[Dataset records]
***

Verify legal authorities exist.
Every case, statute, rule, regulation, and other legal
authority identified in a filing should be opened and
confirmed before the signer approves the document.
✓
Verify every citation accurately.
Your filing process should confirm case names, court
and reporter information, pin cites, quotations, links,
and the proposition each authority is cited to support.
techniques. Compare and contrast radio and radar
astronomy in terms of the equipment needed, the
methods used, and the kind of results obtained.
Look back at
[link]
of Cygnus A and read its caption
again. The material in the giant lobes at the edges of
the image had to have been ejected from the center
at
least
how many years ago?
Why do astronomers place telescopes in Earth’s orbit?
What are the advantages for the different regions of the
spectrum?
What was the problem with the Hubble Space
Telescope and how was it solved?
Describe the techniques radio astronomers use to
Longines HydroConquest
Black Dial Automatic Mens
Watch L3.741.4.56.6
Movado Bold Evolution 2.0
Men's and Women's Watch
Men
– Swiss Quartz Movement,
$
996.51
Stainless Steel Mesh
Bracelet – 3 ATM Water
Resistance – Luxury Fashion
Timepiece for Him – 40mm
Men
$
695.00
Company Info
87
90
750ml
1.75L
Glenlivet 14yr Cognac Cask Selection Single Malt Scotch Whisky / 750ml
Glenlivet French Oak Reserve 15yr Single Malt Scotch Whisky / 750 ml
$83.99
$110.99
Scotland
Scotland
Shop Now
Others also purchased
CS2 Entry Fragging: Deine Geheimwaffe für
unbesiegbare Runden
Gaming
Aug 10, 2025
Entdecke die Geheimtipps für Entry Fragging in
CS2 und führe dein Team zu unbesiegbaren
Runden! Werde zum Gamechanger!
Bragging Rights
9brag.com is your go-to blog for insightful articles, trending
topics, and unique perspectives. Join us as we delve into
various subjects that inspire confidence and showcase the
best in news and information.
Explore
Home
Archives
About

***

▶ **What is required**: Return exactly the lines in the records above, beginning with the one that holds "Look back at" and ending with the last.

▶ **Task response**:
Look back at
[link]
of Cygnus A and read its caption
again. The material in the giant lobes at the edges of
the image had to have been ejected from the center
at
least
how many years ago?
Why do astronomers place telescopes in Earth’s orbit?
What are the advantages for the different regions of the
spectrum?
What was the problem with the Hubble Space
Telescope and how was it solved?
Describe the techniques radio astronomers use to
Longines HydroConquest
Black Dial Automatic Mens
Watch L3.741.4.56.6
Movado Bold Evolution 2.0
Men's and Women's Watch
Men
– Swiss Quartz Movement,
$
996.51
Stainless Steel Mesh
Bracelet – 3 ATM Water
Resistance – Luxury Fashion
Timepiece for Him – 40mm
Men
$
695.00
Company Info
87
90
750ml
1.75L
Glenlivet 14yr Cognac Cask Selection Single Malt Scotch Whisky / 750ml
Glenlivet French Oak Reserve 15yr Single Malt Scotch Whisky / 750 ml
$83.99
$110.99
Scotland
Scotland
Shop Now
Others also purchased
CS2 Entry Fragging: Deine Geheimwaffe für
unbesiegbare Runden
Gaming
Aug 10, 2025
Entdecke die Geheimtipps für Entry Fragging in
CS2 und führe dein Team zu unbesiegbaren
Runden! Werde zum Gamechanger!
Bragging Rights
9brag.com is your go-to blog for insightful articles, trending
topics, and unique perspectives. Join us as we delve into
various subjects that inspire confidence and showcase the
best in news and information.
Explore
Home
Archives
About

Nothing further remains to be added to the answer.